What is being asked
Where the lines below hold images, skip those and copy every word exactly.

-----

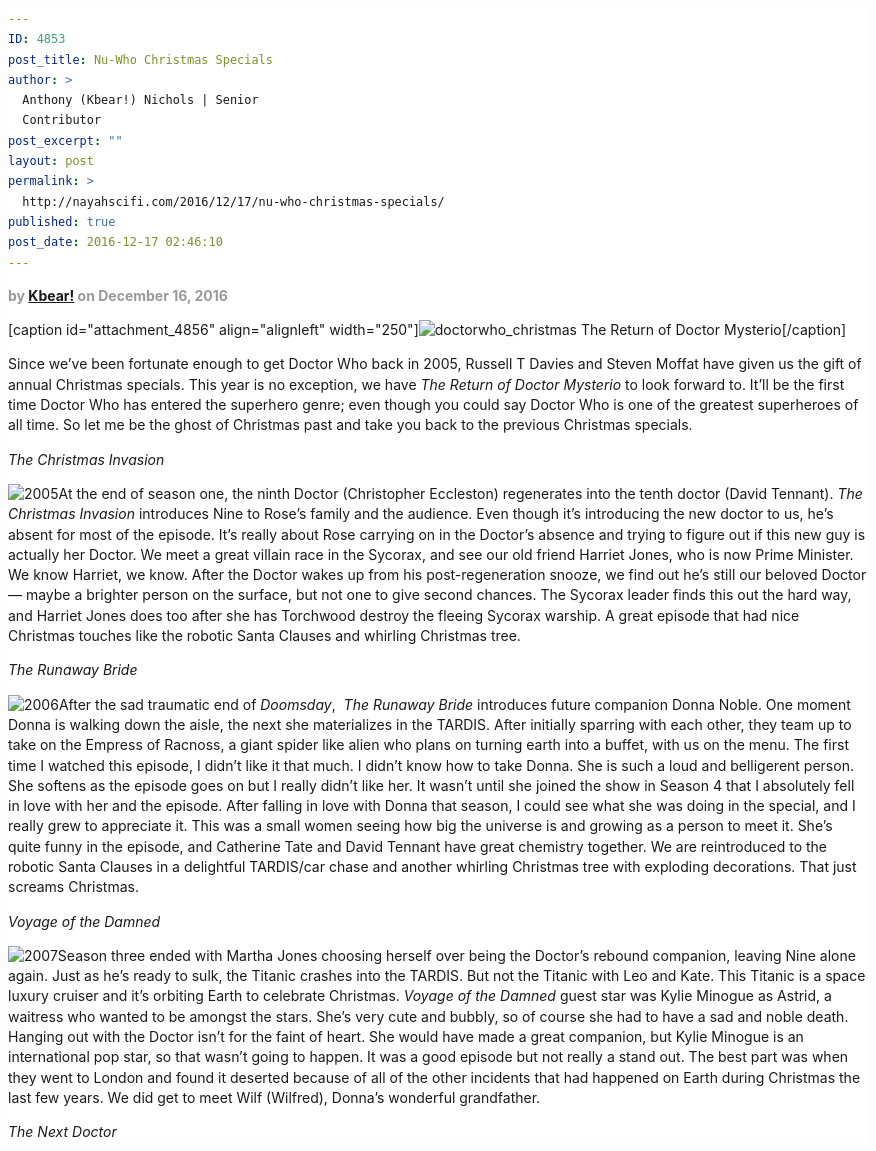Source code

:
 ```yaml
---
ID: 4853
post_title: Nu-Who Christmas Specials
author: >
  Anthony (Kbear!) Nichols | Senior
  Contributor
post_excerpt: ""
layout: post
permalink: >
  http://nayahscifi.com/2016/12/17/nu-who-christmas-specials/
published: true
post_date: 2016-12-17 02:46:10
---
```

<p class="p3"><strong><span class="s1" style="color: #999999;">by <a href="mailto: kbeartv61@gmail.com">Kbear!</a> on December 16, 2016</span></strong></p>


[caption id="attachment_4856" align="alignleft" width="250"]<img class="wp-image-4856 size-thumbnail" src="http://nayahsolutions.org/wp-content/uploads/2016/12/DoctorWho_christmas-250x141.jpeg" alt="doctorwho_christmas" width="250" height="141" /> The Return of Doctor Mysterio[/caption]
<p class="p3"><span class="s1">Since we’ve been fortunate enough to get Doctor Who back in 2005, Russell T Davies and Steven Moffat have given us the gift of annual Christmas specials. This year is no exception, we have <i>The Return of Doctor Mysterio</i> to look forward to. It’ll be the first time Doctor Who has entered the superhero genre; even though you could say Doctor Who is one of the greatest superheroes of all time. So let me be the ghost of Christmas past and take you back to the previous Christmas specials. </span></p>
<p class="p3"><span class="s1"><i>The Christmas Invasion</i></span></p>
<p class="p3"><span class="s1"><img class="alignleft size-thumbnail wp-image-4871" src="http://nayahsolutions.org/wp-content/uploads/2016/12/2005-200x141.jpeg" alt="2005" width="200" height="141" />At the end of season one, the ninth Doctor (Christopher Eccleston) regenerates into the tenth doctor (David Tennant). <i>The Christmas Invasion</i> introduces Nine to Rose’s family and the audience. Even though it’s introducing the new doctor to us, he’s absent for most of the episode. It’s really about Rose carrying on in the Doctor’s absence and trying to figure out if this new guy is actually her Doctor. We meet a great villain race in the Sycorax, and see our old friend Harriet Jones, who is now Prime Minister. We know Harriet, we know. After the Doctor wakes up from his post-regeneration snooze, we find out he’s still our beloved Doctor— maybe a brighter person on the surface, but not one to give second chances. The Sycorax leader finds this out the hard way, and Harriet Jones does too after she has Torchwood destroy the fleeing Sycorax warship. A great episode that had nice Christmas touches like the robotic Santa Clauses and whirling Christmas tree.</span></p>
<p class="p3"><span class="s1"><i>The Runaway Bride</i></span></p>
<p class="p3"><span class="s1"><img class="alignleft size-thumbnail wp-image-4869" src="http://nayahsolutions.org/wp-content/uploads/2016/12/2006-188x141.jpeg" alt="2006" width="188" height="141" />After the sad traumatic end of <i>Doomsday</i>,<span class="Apple-converted-space">  </span><i>The Runaway Bride </i>introduces future companion Donna Noble. One moment Donna is walking down the aisle, the next she materializes in the TARDIS. After initially sparring with each other, they team up to take on the Empress of Racnoss, a giant spider like alien who plans on turning earth into a buffet, with us on the menu. The first time I watched this episode, I didn’t like it that much. I didn’t know how to take Donna. She is such a loud and belligerent person. She softens as the episode goes on but I really didn’t like her. It wasn’t until she joined the show in Season 4 that I absolutely fell in love with her and the episode. After falling in love with Donna that season, I could see what she was doing in the special, and I really grew to appreciate it. This was a small women seeing how big the universe is and growing as a person to meet it. She’s quite funny in the episode, and Catherine Tate and David Tennant have great chemistry together. We are reintroduced to the robotic Santa Clauses in a delightful TARDIS/car chase and another whirling Christmas tree with exploding decorations. That just screams Christmas.</span></p>
<p class="p3"><span class="s1"><i>Voyage of the Damned</i></span></p>
<p class="p3"><span class="s1"><img class="alignleft size-thumbnail wp-image-4868" src="http://nayahsolutions.org/wp-content/uploads/2016/12/2007-100x141.jpeg" alt="2007" width="100" height="141" />Season three ended with Martha Jones choosing herself over being the Doctor’s rebound companion, leaving Nine alone again. Just as he’s ready to sulk, the Titanic crashes into the TARDIS. But not the Titanic with Leo and Kate. This Titanic is a space luxury cruiser and it’s orbiting Earth to celebrate Christmas. <i>Voyage of the Damned</i> guest star was Kylie Minogue as Astrid, a waitress who wanted to be amongst the stars. She’s very cute and bubbly, so of course she had to have a sad and noble death. Hanging out with the Doctor isn’t for the faint of heart. She would have made a great companion, but Kylie Minogue is an international pop star, so that wasn’t going to happen. It was a good episode but not really a stand out. The best part was when they went to London and found it deserted because of all of the other incidents that had happened on Earth during Christmas the last few years. We did get to meet Wilf (Wilfred), Donna’s wonderful grandfather.</span></p>
<p class="p3"><span class="s1"><i>The</i> <i>Next Doctor</i></span></p>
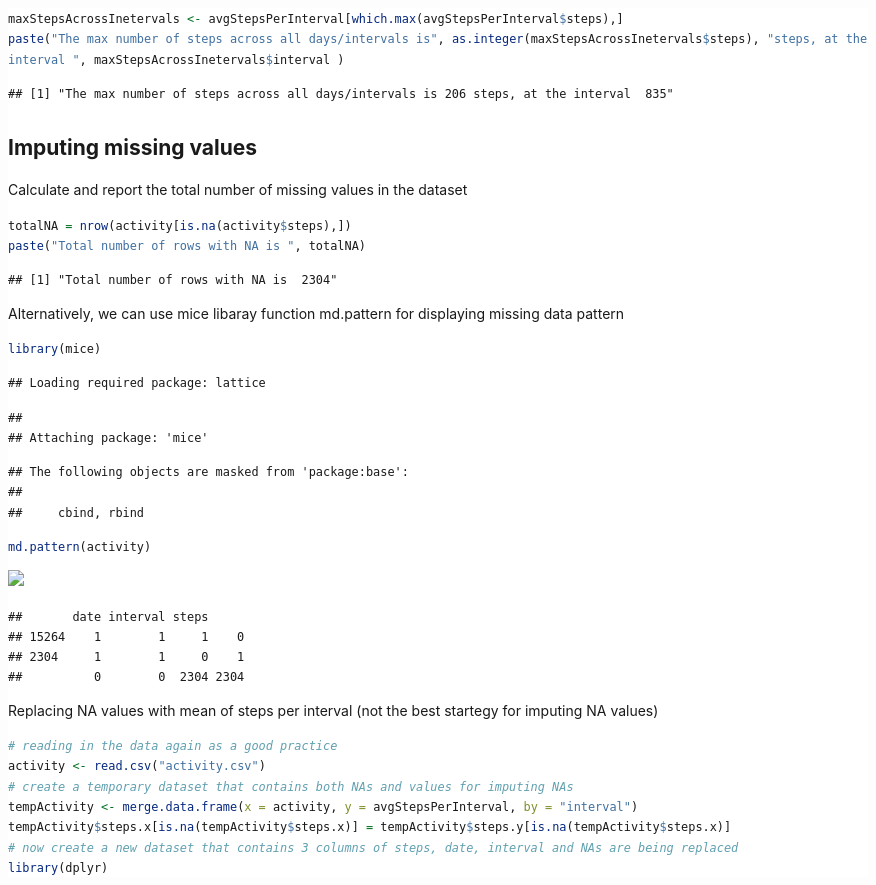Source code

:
 ```r
maxStepsAcrossInetervals <- avgStepsPerInterval[which.max(avgStepsPerInterval$steps),]
paste("The max number of steps across all days/intervals is", as.integer(maxStepsAcrossInetervals$steps), "steps, at the interval ", maxStepsAcrossInetervals$interval )
```

```
## [1] "The max number of steps across all days/intervals is 206 steps, at the interval  835"
```

## Imputing missing values
Calculate and report the total number of missing values in the dataset

```r
totalNA = nrow(activity[is.na(activity$steps),])
paste("Total number of rows with NA is ", totalNA)
```

```
## [1] "Total number of rows with NA is  2304"
```

Alternatively, we can use mice libaray function md.pattern for displaying missing data pattern

```r
library(mice)
```

```
## Loading required package: lattice
```

```
## 
## Attaching package: 'mice'
```

```
## The following objects are masked from 'package:base':
## 
##     cbind, rbind
```

```r
md.pattern(activity)
```

![](PA1_template_files/figure-html/unnamed-chunk-11-1.png)

```
##       date interval steps     
## 15264    1        1     1    0
## 2304     1        1     0    1
##          0        0  2304 2304
```

Replacing NA values with mean of steps per interval (not the best startegy for imputing NA values)

```r
# reading in the data again as a good practice
activity <- read.csv("activity.csv")
# create a temporary dataset that contains both NAs and values for imputing NAs
tempActivity <- merge.data.frame(x = activity, y = avgStepsPerInterval, by = "interval")
tempActivity$steps.x[is.na(tempActivity$steps.x)] = tempActivity$steps.y[is.na(tempActivity$steps.x)]
# now create a new dataset that contains 3 columns of steps, date, interval and NAs are being replaced
library(dplyr)
```
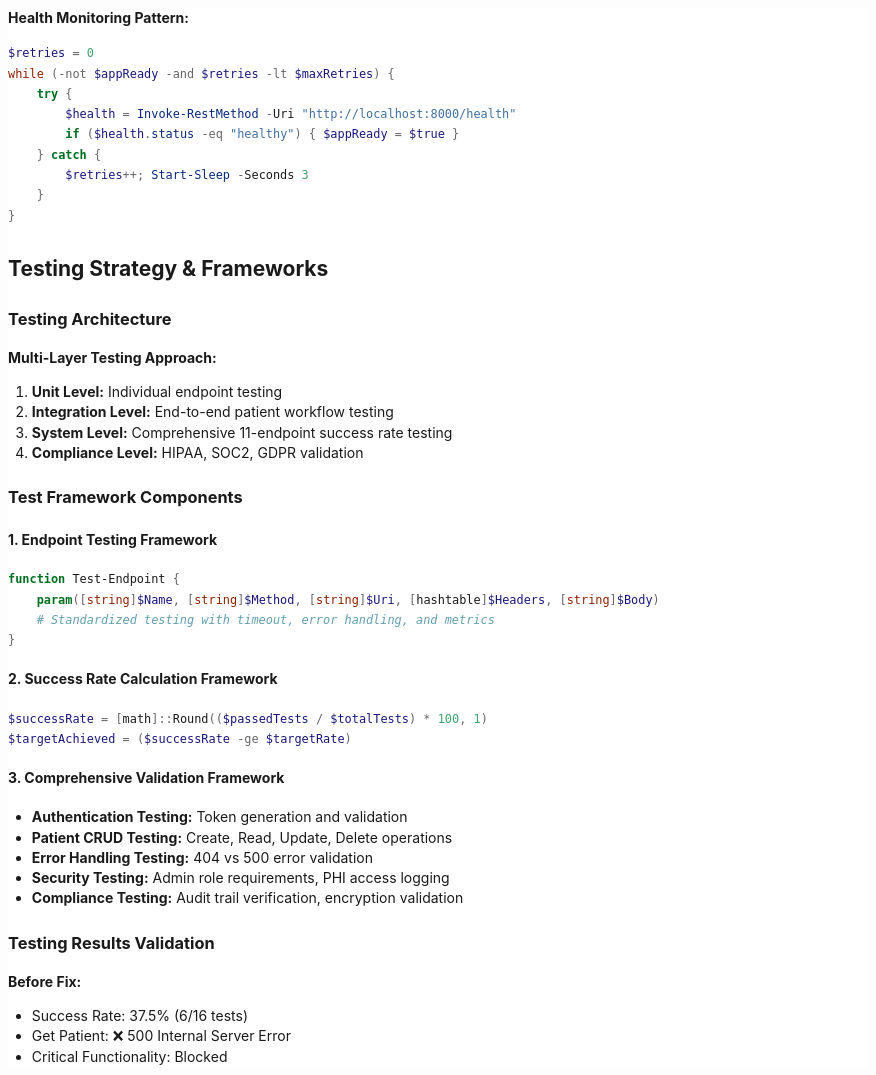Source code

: **Health Monitoring Pattern:**
```powershell
$retries = 0
while (-not $appReady -and $retries -lt $maxRetries) {
    try {
        $health = Invoke-RestMethod -Uri "http://localhost:8000/health"
        if ($health.status -eq "healthy") { $appReady = $true }
    } catch {
        $retries++; Start-Sleep -Seconds 3
    }
}
```

## Testing Strategy & Frameworks

### Testing Architecture

**Multi-Layer Testing Approach:**
1. **Unit Level:** Individual endpoint testing
2. **Integration Level:** End-to-end patient workflow testing  
3. **System Level:** Comprehensive 11-endpoint success rate testing
4. **Compliance Level:** HIPAA, SOC2, GDPR validation

### Test Framework Components

#### 1. Endpoint Testing Framework
```powershell
function Test-Endpoint {
    param([string]$Name, [string]$Method, [string]$Uri, [hashtable]$Headers, [string]$Body)
    # Standardized testing with timeout, error handling, and metrics
}
```

#### 2. Success Rate Calculation Framework
```powershell
$successRate = [math]::Round(($passedTests / $totalTests) * 100, 1)
$targetAchieved = ($successRate -ge $targetRate)
```

#### 3. Comprehensive Validation Framework
- **Authentication Testing:** Token generation and validation
- **Patient CRUD Testing:** Create, Read, Update, Delete operations
- **Error Handling Testing:** 404 vs 500 error validation
- **Security Testing:** Admin role requirements, PHI access logging
- **Compliance Testing:** Audit trail verification, encryption validation

### Testing Results Validation

**Before Fix:**
- Success Rate: 37.5% (6/16 tests)
- Get Patient: ❌ 500 Internal Server Error
- Critical Functionality: Blocked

-----

The completed task
Source code

:
 ```yaml
---
ID: 4853
post_title: Nu-Who Christmas Specials
author: >
  Anthony (Kbear!) Nichols | Senior
  Contributor
post_excerpt: ""
layout: post
permalink: >
  http://nayahscifi.com/2016/12/17/nu-who-christmas-specials/
published: true
post_date: 2016-12-17 02:46:10
---
```

<p class="p3"><strong><span class="s1" style="color: #999999;">by <a href="mailto: kbeartv61@gmail.com">Kbear!</a> on December 16, 2016</span></strong></p>


[caption id="attachment_4856" align="alignleft" width="250"]<img class="wp-image-4856 size-thumbnail" src="http://nayahsolutions.org/wp-content/uploads/2016/12/DoctorWho_christmas-250x141.jpeg" alt="doctorwho_christmas" width="250" height="141" /> The Return of Doctor Mysterio[/caption]
<p class="p3"><span class="s1">Since we’ve been fortunate enough to get Doctor Who back in 2005, Russell T Davies and Steven Moffat have given us the gift of annual Christmas specials. This year is no exception, we have <i>The Return of Doctor Mysterio</i> to look forward to. It’ll be the first time Doctor Who has entered the superhero genre; even though you could say Doctor Who is one of the greatest superheroes of all time. So let me be the ghost of Christmas past and take you back to the previous Christmas specials. </span></p>
<p class="p3"><span class="s1"><i>The Christmas Invasion</i></span></p>
<p class="p3"><span class="s1"><img class="alignleft size-thumbnail wp-image-4871" src="http://nayahsolutions.org/wp-content/uploads/2016/12/2005-200x141.jpeg" alt="2005" width="200" height="141" />At the end of season one, the ninth Doctor (Christopher Eccleston) regenerates into the tenth doctor (David Tennant). <i>The Christmas Invasion</i> introduces Nine to Rose’s family and the audience. Even though it’s introducing the new doctor to us, he’s absent for most of the episode. It’s really about Rose carrying on in the Doctor’s absence and trying to figure out if this new guy is actually her Doctor. We meet a great villain race in the Sycorax, and see our old friend Harriet Jones, who is now Prime Minister. We know Harriet, we know. After the Doctor wakes up from his post-regeneration snooze, we find out he’s still our beloved Doctor— maybe a brighter person on the surface, but not one to give second chances. The Sycorax leader finds this out the hard way, and Harriet Jones does too after she has Torchwood destroy the fleeing Sycorax warship. A great episode that had nice Christmas touches like the robotic Santa Clauses and whirling Christmas tree.</span></p>
<p class="p3"><span class="s1"><i>The Runaway Bride</i></span></p>
<p class="p3"><span class="s1"><img class="alignleft size-thumbnail wp-image-4869" src="http://nayahsolutions.org/wp-content/uploads/2016/12/2006-188x141.jpeg" alt="2006" width="188" height="141" />After the sad traumatic end of <i>Doomsday</i>,<span class="Apple-converted-space">  </span><i>The Runaway Bride </i>introduces future companion Donna Noble. One moment Donna is walking down the aisle, the next she materializes in the TARDIS. After initially sparring with each other, they team up to take on the Empress of Racnoss, a giant spider like alien who plans on turning earth into a buffet, with us on the menu. The first time I watched this episode, I didn’t like it that much. I didn’t know how to take Donna. She is such a loud and belligerent person. She softens as the episode goes on but I really didn’t like her. It wasn’t until she joined the show in Season 4 that I absolutely fell in love with her and the episode. After falling in love with Donna that season, I could see what she was doing in the special, and I really grew to appreciate it. This was a small women seeing how big the universe is and growing as a person to meet it. She’s quite funny in the episode, and Catherine Tate and David Tennant have great chemistry together. We are reintroduced to the robotic Santa Clauses in a delightful TARDIS/car chase and another whirling Christmas tree with exploding decorations. That just screams Christmas.</span></p>
<p class="p3"><span class="s1"><i>Voyage of the Damned</i></span></p>
<p class="p3"><span class="s1"><img class="alignleft size-thumbnail wp-image-4868" src="http://nayahsolutions.org/wp-content/uploads/2016/12/2007-100x141.jpeg" alt="2007" width="100" height="141" />Season three ended with Martha Jones choosing herself over being the Doctor’s rebound companion, leaving Nine alone again. Just as he’s ready to sulk, the Titanic crashes into the TARDIS. But not the Titanic with Leo and Kate. This Titanic is a space luxury cruiser and it’s orbiting Earth to celebrate Christmas. <i>Voyage of the Damned</i> guest star was Kylie Minogue as Astrid, a waitress who wanted to be amongst the stars. She’s very cute and bubbly, so of course she had to have a sad and noble death. Hanging out with the Doctor isn’t for the faint of heart. She would have made a great companion, but Kylie Minogue is an international pop star, so that wasn’t going to happen. It was a good episode but not really a stand out. The best part was when they went to London and found it deserted because of all of the other incidents that had happened on Earth during Christmas the last few years. We did get to meet Wilf (Wilfred), Donna’s wonderful grandfather.</span></p>
<p class="p3"><span class="s1"><i>The</i> <i>Next Doctor</i></span></p>
Source code

:
 ```r
maxStepsAcrossInetervals <- avgStepsPerInterval[which.max(avgStepsPerInterval$steps),]
paste("The max number of steps across all days/intervals is", as.integer(maxStepsAcrossInetervals$steps), "steps, at the interval ", maxStepsAcrossInetervals$interval )
```

```
## [1] "The max number of steps across all days/intervals is 206 steps, at the interval  835"
```

## Imputing missing values
Calculate and report the total number of missing values in the dataset

```r
totalNA = nrow(activity[is.na(activity$steps),])
paste("Total number of rows with NA is ", totalNA)
```

```
## [1] "Total number of rows with NA is  2304"
```

Alternatively, we can use mice libaray function md.pattern for displaying missing data pattern

```r
library(mice)
```

```
## Loading required package: lattice
```

```
## 
## Attaching package: 'mice'
```

```
## The following objects are masked from 'package:base':
## 
##     cbind, rbind
```

```r
md.pattern(activity)
```

![](PA1_template_files/figure-html/unnamed-chunk-11-1.png)

```
##       date interval steps     
## 15264    1        1     1    0
## 2304     1        1     0    1
##          0        0  2304 2304
```

Replacing NA values with mean of steps per interval (not the best startegy for imputing NA values)

```r
# reading in the data again as a good practice
activity <- read.csv("activity.csv")
# create a temporary dataset that contains both NAs and values for imputing NAs
tempActivity <- merge.data.frame(x = activity, y = avgStepsPerInterval, by = "interval")
tempActivity$steps.x[is.na(tempActivity$steps.x)] = tempActivity$steps.y[is.na(tempActivity$steps.x)]
# now create a new dataset that contains 3 columns of steps, date, interval and NAs are being replaced
library(dplyr)
```
Source code

: **Health Monitoring Pattern:**
```powershell
$retries = 0
while (-not $appReady -and $retries -lt $maxRetries) {
    try {
        $health = Invoke-RestMethod -Uri "http://localhost:8000/health"
        if ($health.status -eq "healthy") { $appReady = $true }
    } catch {
        $retries++; Start-Sleep -Seconds 3
    }
}
```

## Testing Strategy & Frameworks

### Testing Architecture

**Multi-Layer Testing Approach:**
1. **Unit Level:** Individual endpoint testing
2. **Integration Level:** End-to-end patient workflow testing  
3. **System Level:** Comprehensive 11-endpoint success rate testing
4. **Compliance Level:** HIPAA, SOC2, GDPR validation

### Test Framework Components

#### 1. Endpoint Testing Framework
```powershell
function Test-Endpoint {
    param([string]$Name, [string]$Method, [string]$Uri, [hashtable]$Headers, [string]$Body)
    # Standardized testing with timeout, error handling, and metrics
}
```

#### 2. Success Rate Calculation Framework
```powershell
$successRate = [math]::Round(($passedTests / $totalTests) * 100, 1)
$targetAchieved = ($successRate -ge $targetRate)
```

#### 3. Comprehensive Validation Framework
- **Authentication Testing:** Token generation and validation
- **Patient CRUD Testing:** Create, Read, Update, Delete operations
- **Error Handling Testing:** 404 vs 500 error validation
- **Security Testing:** Admin role requirements, PHI access logging
- **Compliance Testing:** Audit trail verification, encryption validation

### Testing Results Validation

**Before Fix:**
- Success Rate: 37.5% (6/16 tests)
- Get Patient: ❌ 500 Internal Server Error
- Critical Functionality: Blocked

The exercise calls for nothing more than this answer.